Ich bin auch froh, kein Chef sein zu müssen, der seinen frustrierten Mitarbeitern täglich dabei zusehen darf, wie sie mit leerem Kopf vor ihren Computern sitzen und sich gegenseitig Facebook-Nachrichten zukommen lassen, die aus wenig kreativen Varianten des Satzes "Ich bin heute so demotiviert und müde" bestehen, oder zum Inhalt haben, dass ihre momentante Beschäftigung (für die sie bezahlt werden) langweilig sei und sie lieber woanders wären, möglichst irgendwo, wo es viel Sonne und Essen gibt. Um diese Emotionen zu unterstreichen schicken sie sich gegenseitig Botschaften des Mitleids und der Solidarität und harren gemeinsam der letzten Stunde des Arbeitstages, um endlich in verhaltenen, aber doch erleichterten Jubel ausbrechen zu dürfen ("Juhuu! In einer Stunde ist Feierabend!"). Und der Feierabend wird bei dieser Art Menschen ganz wörtlich genommen, da feiern sie dann ganz wild und ausgelassen, erzählen sich gegenseitig vom Traumurlaub, dem Traumjob oder dem Traummann (alles geistige Entitäten, welche die Wirklichkeit wie der Teufel das Weihwasser fürchten und also nie, nie, nie wahr werden, aber gerade deshalb umso begehrlicher wirken) und sie lachen. Denn ihre Gesichter sind - wie von Zauberhand - plötzlich nicht mehr grau und langweilig, sondern jetzt öffnen sich ihre Münder, ihre Lachfalten werden tiefer und manchmal erblickt man eine Träne in ihren Augen, die Zeuge ihrer Fröhlichkeit sein will und die Alltagstristesse hinweggespült hat. Wenn ich dann ein Chef wäre, der abends an einem der Straßencafés vorbeikommt und zufällig seine Mitarbeiter dabei beobachtet, wie sie ihr "Leben genießen", wie sie es nennen, und der gleichzeitig daran denkt, wie leer, dumpf und freudlos ihre Gesichter noch vor ein paar Stunden im Büro waren, dann müsste ich mich doch zwischen Grant und Depression entscheiden, müsste mich fragen, wie es sein kann, dass ein so unmotivierter Jammerhaufen auf einmal produktiv wird, wenn es darum geht, das Leben zu genießen, Alkohol zu trinken, zu fressen und sich gegenseitig uninteressante Geschichten oder esoterische Weisheiten zu erzählen. Wie es sein kann, dass diese Bürozombies auf einmal, erblüht durch ein Wonnebad im herrlichen Zeitgeist-Chic, zu aktiven und passionierten Menschen werden. Und gleichzeitig müsste ich mich fragen, ob es nicht doch traurig sei, dass sie den größeren Teil ihres Tages in jener selbst geschaffenen Tristesse zubringen, die sie ihre Arbeit nennen, an der sie irgendwann zu Grunde zu gehen gedenken.

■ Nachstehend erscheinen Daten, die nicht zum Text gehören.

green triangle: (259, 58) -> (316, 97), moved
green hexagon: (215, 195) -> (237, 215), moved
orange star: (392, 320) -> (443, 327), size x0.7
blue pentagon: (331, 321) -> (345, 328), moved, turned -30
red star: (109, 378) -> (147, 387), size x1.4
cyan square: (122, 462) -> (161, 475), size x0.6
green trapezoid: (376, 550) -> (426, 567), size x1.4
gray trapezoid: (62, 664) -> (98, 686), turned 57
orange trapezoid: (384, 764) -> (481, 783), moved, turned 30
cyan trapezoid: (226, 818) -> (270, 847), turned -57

Da denke ich wieder an die zwei schlauen Studentinnen, die der Meinung sind, dass Wissen hieße, zu wissen wo etwas stehe. Das ist ebenso dumm wie pragmatisch, binsenweise wie zielorientiert. Auch diese beiden werden irgendwann einmal vielleicht in einem dieser Büros sitzen und sich auf den Feierabend freuen.
Vielmehr heißt doch wissen, zu wissen wo MAN stehe: eben am besten nicht im Weg herum. Gut ist auch, zu wissen, wo man so ungefähr im Leben steht, ob es da noch Perspektiven und Freuden gibt, von denen man noch nichts ahnt. Ebenso gut ist, zu wissen, ob man vor dem richtigen Haus oder an der richtigen Haltstelle steht. Das ist auch ganz pragmatisch, da muss man gar nicht Lebensmetaphern bemühen und immer das sogenannte Große Ganze im Auge haben. Wenn man nämlich statt des "man" das "etwas" sucht, dann is man meistens ganz falsch. Gnothi seauton, wie der alte Grieche sagt, um zum Schluss noch was ganz Gescheites liegen zu lassen.